Getting your Trinity Audio player ready...
|
Researchers at The Ohio State University have pioneered the initiative to enhance internet accessibility for individuals with disabilities. In a world where the internet has become an intricately woven fabric of society, its complexity poses challenges, especially for those with disabilities.
The team, led by Yu Su, an assistant professor of computer science and engineering, is developing an artificial intelligence (AI) agent capable of executing complex tasks on any website using simple language commands, simplifying digital interactions.
As the internet has evolved over the last three decades, its intricacies have grown exponentially.

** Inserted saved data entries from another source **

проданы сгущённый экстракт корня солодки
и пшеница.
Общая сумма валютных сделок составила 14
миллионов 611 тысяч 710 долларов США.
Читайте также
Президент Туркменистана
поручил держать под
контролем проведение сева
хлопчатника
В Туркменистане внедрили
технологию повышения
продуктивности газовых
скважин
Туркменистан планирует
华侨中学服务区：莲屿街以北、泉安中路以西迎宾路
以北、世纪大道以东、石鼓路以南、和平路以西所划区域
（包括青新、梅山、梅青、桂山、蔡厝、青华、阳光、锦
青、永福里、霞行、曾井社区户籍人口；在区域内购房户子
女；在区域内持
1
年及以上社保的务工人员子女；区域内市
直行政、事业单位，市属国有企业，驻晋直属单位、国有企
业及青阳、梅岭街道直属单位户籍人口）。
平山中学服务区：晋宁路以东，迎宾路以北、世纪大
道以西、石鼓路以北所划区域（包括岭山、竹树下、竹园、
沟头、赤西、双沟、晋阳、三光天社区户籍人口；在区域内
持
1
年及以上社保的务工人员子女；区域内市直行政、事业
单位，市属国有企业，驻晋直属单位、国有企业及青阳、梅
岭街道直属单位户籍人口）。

Yu Su highlighted the need to address this complexity, particularly for individuals with disabilities, stating, “For some people, especially those with disabilities, it’s not easy for them to browse the internet. We rely increasingly on the computing world in our daily life and work, but there are increasingly a lot of barriers to that access, which, to some degree, widens the disparity.”
The team presented their innovative work at a conference for AI and machine learning research. Their approach leveraged large language models to create web agents—online AI helpers—that mimic human behaviour when browsing the web. The AI agent demonstrated an ability to understand the layout and functionality of different websites using language processing, a testament to the power of large language models.

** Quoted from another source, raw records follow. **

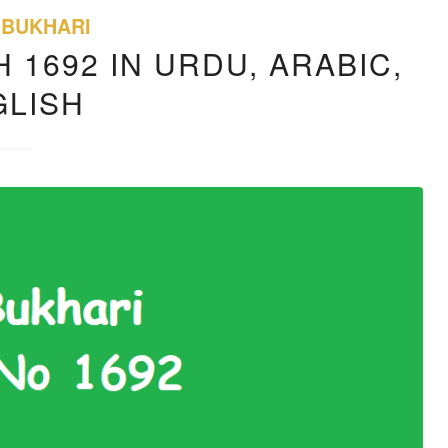
 BUKHARI
 1692 IN URDU, ARABIC,
GLISH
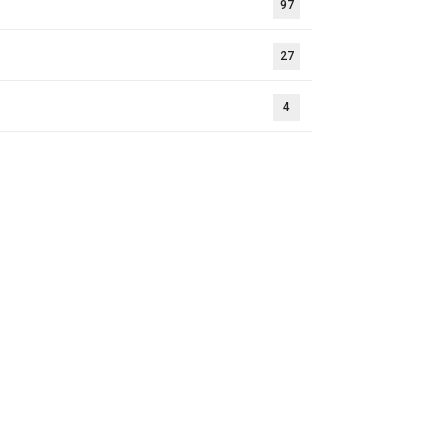
97
27
4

A pivotal aspect of their research is the creation of Mind2Web, the first dataset specifically designed for generalist web agents. Unlike previous efforts focused on simulated websites, Mind2Web embraces the dynamic and complex nature of real-world websites. It underscored the agent’s capacity to generalise, even when faced with entirely new websites. The team collected over 2,000 open-ended tasks from 137 different real-world websites, providing diverse challenges for training the AI agent.
Tasks included in the dataset range from booking international flights and following celebrity accounts to browsing specific genres of films on streaming platforms. The versatility showcased by the AI agent opens up new possibilities for future models to navigate and learn autonomously across various websites.
The success of this research is partly attributed to the recent development of large language models. The large language model has been widely used to generate content automatically, spanning poetry, jokes, cooking advice, and even medical diagnoses. However, the challenge lies in processing a single website’s vast information, as one can contain thousands of raw HTML elements.
To address this challenge, the researchers introduced a framework called MindAct. This framework utilises a two-pronged agent combining small and large language models to carry out complex tasks. The results show that MindAct outperforms other common modelling strategies and effectively understands various concepts.
While the potential of this AI agent to simplify internet interactions and enhance accessibility is evident, the study also highlights ethical concerns. The ability of the model to translate online instructions into real-world actions raises the possibility of misuse, from manipulating financial information to spreading misinformation. Yu Su emphasises the need for caution, stating, “We should be extremely cautious about these factors and make a concerted effort to try to mitigate them.”
As AI research progresses, Su anticipated growth in generalist web agents’ commercial use and performance. Despite the potential risks, he sees the real value of these tools in saving time and making seemingly impossible tasks possible.
The research received support from the National Science Foundation, the U.S. Army Research Lab, and the Ohio Supercomputer Centre. The collaborative effort involved co-authors Xiang Deng, Yu Gu, Boyuan Zheng, Shijie Chen, Samuel Stevens, Boshi Wang, and Huan Sun, all from Ohio State. As the digital landscape evolves, the delicate balance between innovation and responsible use of advanced AI technologies will play a crucial role in shaping the future of digital accessibility.